DuraSense di Schaeffler, nuove funzionalità

La prima soluzione di condition monitoring al mondo per assi lineari ora rileva i danni del carrello già dal primo avvio dell’impianto, dispone anche di un’interfaccia per accedere ai dati grezzi (raw data) rilevati dai sensori a vibrazione per il condition monitoring della macchina, perfino con funzione retrofit.

DuraSense di Schaeffler è la prima soluzione di condition monitoring al mondo per sistemi ad asse lineare. DuraSense è una aggiunta opzionale che offre diversi vantaggi, tra cui l’abbassamento dei costi per i produttori di macchinari, l’abbassamento dei costi operativi e l’aumento della disponibilità operativa del macchinario. Può essere usato ad esempio per monitorare e valutare la rilubrificazione manuale, così da offrire una soluzione più economica alternativa all’installazione di un costoso sistema di lubrificazione centralizzato. Nelle configurazioni dove è installato un sistema di lubrificazione centralizzato, Il prodotto può essere utilizzato per un rilevamento preliminare di tutti gli errori che possono portare alla lubrificazione insufficiente o inadeguata, prevenendo quindi sia un’eccessiva che un’insufficiente lubrificazione.
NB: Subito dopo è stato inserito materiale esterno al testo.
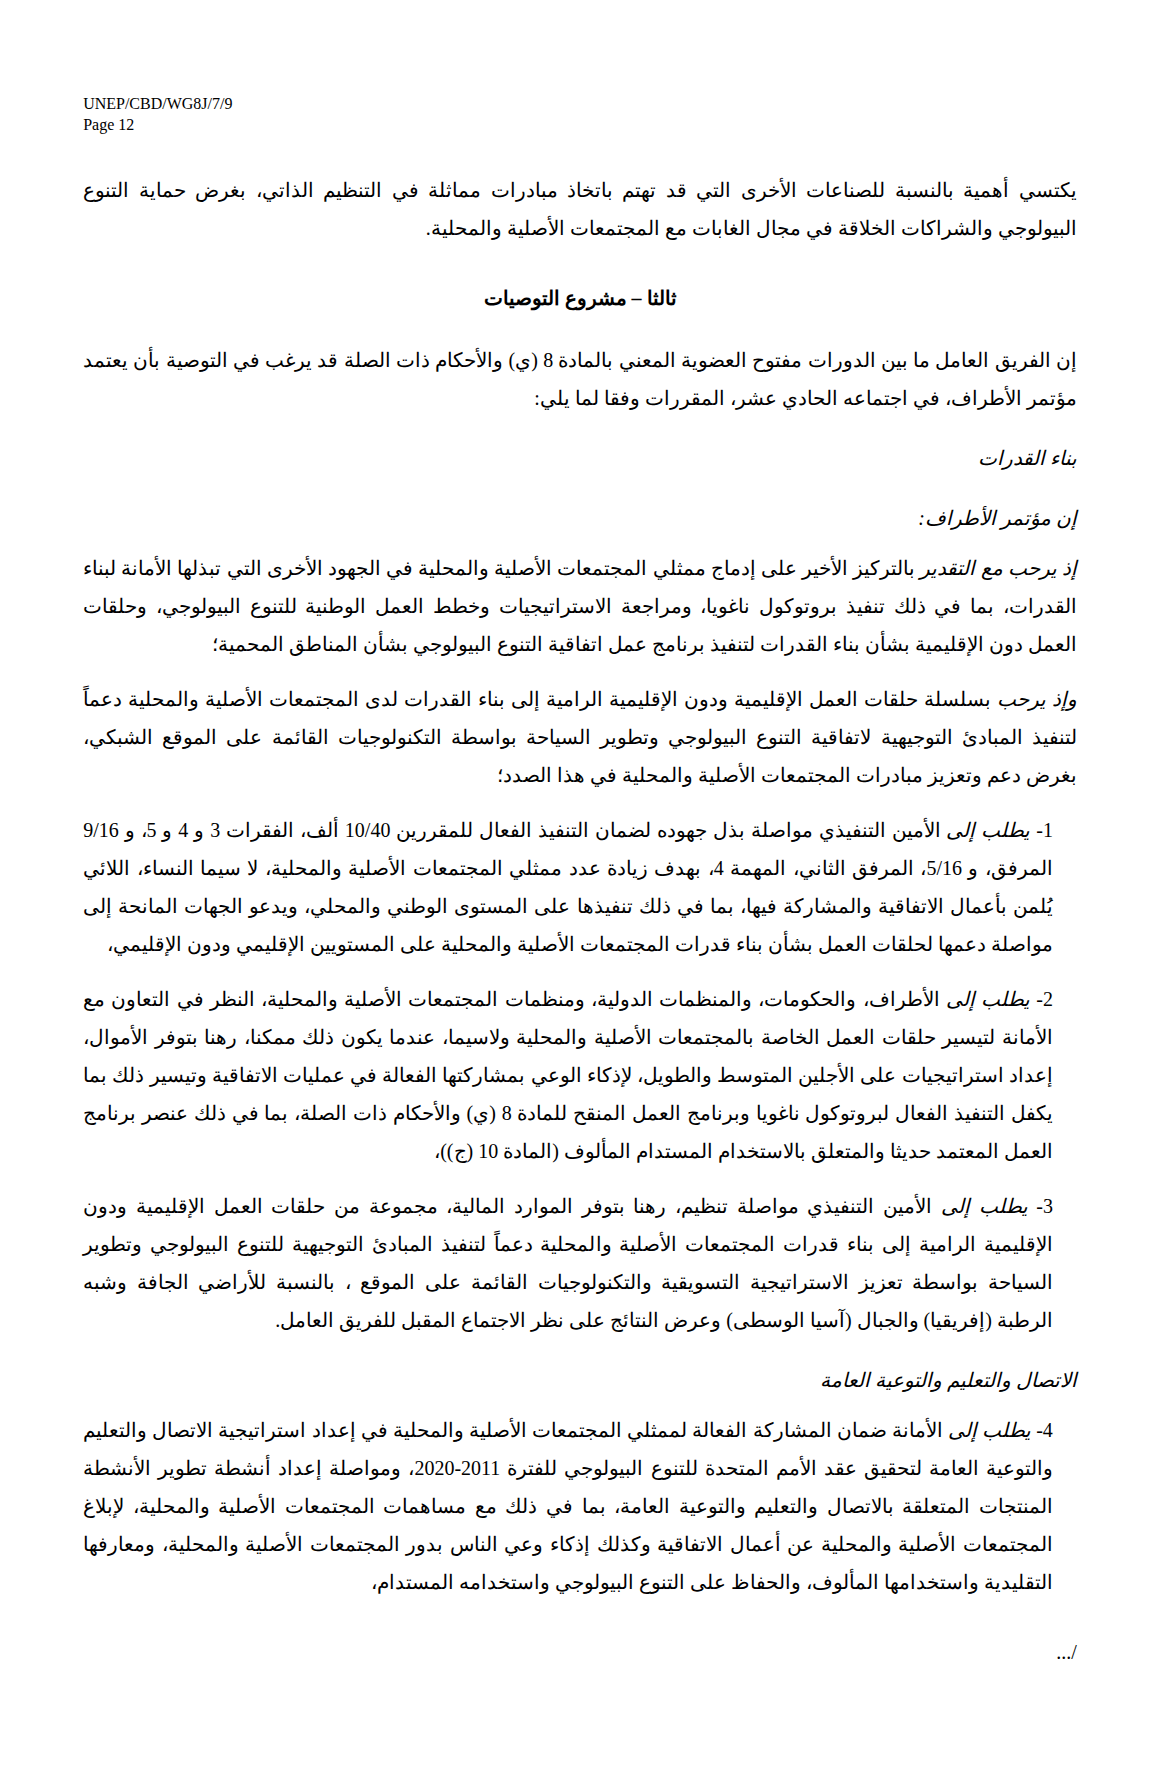UNEP/CBD/WG8J/7/9
Page 12
يكتسي أهمية بالنسبة للصناعات الأخرى التي قد تهتم باتخاذ مبادرات مماثلة في التنظيم الذاتي، بغرض حماية التنوع البيولوجي والشراكات الخلاقة في مجال الغابات مع المجتمعات الأصلية والمحلية.
ثالثا – مشروع التوصيات
إن الفريق العامل ما بين الدورات مفتوح العضوية المعني بالمادة 8 (ي) والأحكام ذات الصلة قد يرغب في التوصية بأن يعتمد مؤتمر الأطراف، في اجتماعه الحادي عشر، المقررات وفقا لما يلي:
بناء القدرات
إن مؤتمر الأطراف:
إذ يرحب مع التقدير بالتركيز الأخير على إدماج ممثلي المجتمعات الأصلية والمحلية في الجهود الأخرى التي تبذلها الأمانة لبناء القدرات، بما في ذلك تنفيذ بروتوكول ناغويا، ومراجعة الاستراتيجيات وخطط العمل الوطنية للتنوع البيولوجي، وحلقات العمل دون الإقليمية بشأن بناء القدرات لتنفيذ برنامج عمل اتفاقية التنوع البيولوجي بشأن المناطق المحمية؛
وإذ يرحب بسلسلة حلقات العمل الإقليمية ودون الإقليمية الرامية إلى بناء القدرات لدى المجتمعات الأصلية والمحلية دعماً لتنفيذ المبادئ التوجيهية لاتفاقية التنوع البيولوجي وتطوير السياحة بواسطة التكنولوجيات القائمة على الموقع الشبكي، بغرض دعم وتعزيز مبادرات المجتمعات الأصلية والمحلية في هذا الصدد؛
1- يطلب إلى الأمين التنفيذي مواصلة بذل جهوده لضمان التنفيذ الفعال للمقررين 10/40 ألف، الفقرات 3 و 4 و 5، و 9/16 المرفق، و 5/16، المرفق الثاني، المهمة 4، بهدف زيادة عدد ممثلي المجتمعات الأصلية والمحلية، لا سيما النساء، اللائي يُلمن بأعمال الاتفاقية والمشاركة فيها، بما في ذلك تنفيذها على المستوى الوطني والمحلي، ويدعو الجهات المانحة إلى مواصلة دعمها لحلقات العمل بشأن بناء قدرات المجتمعات الأصلية والمحلية على المستويين الإقليمي ودون الإقليمي،
2- يطلب إلى الأطراف، والحكومات، والمنظمات الدولية، ومنظمات المجتمعات الأصلية والمحلية، النظر في التعاون مع الأمانة لتيسير حلقات العمل الخاصة بالمجتمعات الأصلية والمحلية ولاسيما، عندما يكون ذلك ممكنا، رهنا بتوفر الأموال، إعداد استراتيجيات على الأجلين المتوسط والطويل، لإذكاء الوعي بمشاركتها الفعالة في عمليات الاتفاقية وتيسير ذلك بما يكفل التنفيذ الفعال لبروتوكول ناغويا وبرنامج العمل المنقح للمادة 8 (ي) والأحكام ذات الصلة، بما في ذلك عنصر برنامج العمل المعتمد حديثا والمتعلق بالاستخدام المستدام المألوف (المادة 10 (ج))،
3- يطلب إلى الأمين التنفيذي مواصلة تنظيم، رهنا بتوفر الموارد المالية، مجموعة من حلقات العمل الإقليمية ودون الإقليمية الرامية إلى بناء قدرات المجتمعات الأصلية والمحلية دعماً لتنفيذ المبادئ التوجيهية للتنوع البيولوجي وتطوير السياحة بواسطة تعزيز الاستراتيجية التسويقية والتكنولوجيات القائمة على الموقع ، بالنسبة للأراضي الجافة وشبه الرطبة (إفريقيا) والجبال (آسيا الوسطى) وعرض النتائج على نظر الاجتماع المقبل للفريق العامل.
الاتصال والتعليم والتوعية العامة
4- يطلب إلى الأمانة ضمان المشاركة الفعالة لممثلي المجتمعات الأصلية والمحلية في إعداد استراتيجية الاتصال والتعليم والتوعية العامة لتحقيق عقد الأمم المتحدة للتنوع البيولوجي للفترة 2011-2020، ومواصلة إعداد أنشطة تطوير الأنشطة المنتجات المتعلقة بالاتصال والتعليم والتوعية العامة، بما في ذلك مع مساهمات المجتمعات الأصلية والمحلية، لإبلاغ المجتمعات الأصلية والمحلية عن أعمال الاتفاقية وكذلك إذكاء وعي الناس بدور المجتمعات الأصلية والمحلية، ومعارفها التقليدية واستخدامها المألوف، والحفاظ على التنوع البيولوجي واستخدامه المستدام،
/...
La diminuzione degli intervalli di lubrificazione è segno di usura e può indicare che i componenti in questione sono vicini al termine della loro vita operativa.

Il dispositivo Schaeffler assicura che la lubrificazione sia effettuata solo quando necessario, riducendo così il consumo di lubrificante fino al 30%. Questo apporta numerosi vantaggi, in particolare tra i macchinari che utilizzano lubrificanti con funzione di raffreddamento, in quanto riduce significativamente i costi di separazione dell’olio a valle. In pratica, è stato anche dimostrato che le anomalie di installazione e i danni ai carrelli durante il montaggio vengono rilevati in modo affidabile da DuraSense anche prima della messa in funzione dell’impianto. Ciò significa che DuraSense può risparmiare ai produttori costose riparazioni e ritardi nella messa in funzione delle macchine presso i clienti finali. Inoltre, le funzionalità aggiuntive includono la capacità di utilizzare i dati in uscita di DuraSense per rilevare vari tipi di danni alle guide lineari, come ad esempio quelli causati da pitting o da particelle estranee.

Interfaccia utente con dati grezzi (raw data)

Oltre a queste funzionalità, Schaeffler fornisce un’interfaccia che i clienti possono utilizzare per accedere ai dati grezzi (raw data) rilevati dal sistema di sensori a vibrazione di DuraSense. Questa funzionalità nasce in risposta a richieste di clienti e produttori, ansiosi di sfruttare il potenziale del sistema di condition monitoring DuraSense. Uno di questi clienti è Andritz Kaiser, un produttore leader nel campo delle presse per lo stampaggio automatico. Paolo Matassoni, capo dello sviluppo produttivo, ha dato una sua valutazione in merito a DuraSense: «I sensori sono posizionati perfettamente per l’analisi basata sui dati delle condizioni della macchina, in quanto sono collocati esattamente tra parti statiche e in movimento. Usiamo DuraSense nei nostri macchinari più moderni, come il Top Line 2000. Tutto quello che dobbiamo fare è convertire i dati rilevati in un linguaggio comprensibile all’uomo».

Anche come kit retrofit

Schaeffler offre anche un kit retrofit DuraSense per gli innumerevoli impianti e macchinari già in uso nelle industrie manifatturiere.  Quando arriva il momento di cambiare i carrelli dei sistemi, i clienti ricevono i pezzi di ricambio con sensori integrati. Tuttavia, i carrelli che sono poco utilizzati e quindi non hanno bisogno di essere sostituiti possono essere aggiornati installando i sensori utilizzando il nuovo kit di retrofit. Questo è anche un modo eccellente per effettuare i primi test con il sistema e per conoscere il funzionamento di DuraSense, che peraltro è offerto come opzione per i sistemi di guide lineari KUVE, RUE e la serie KUSE.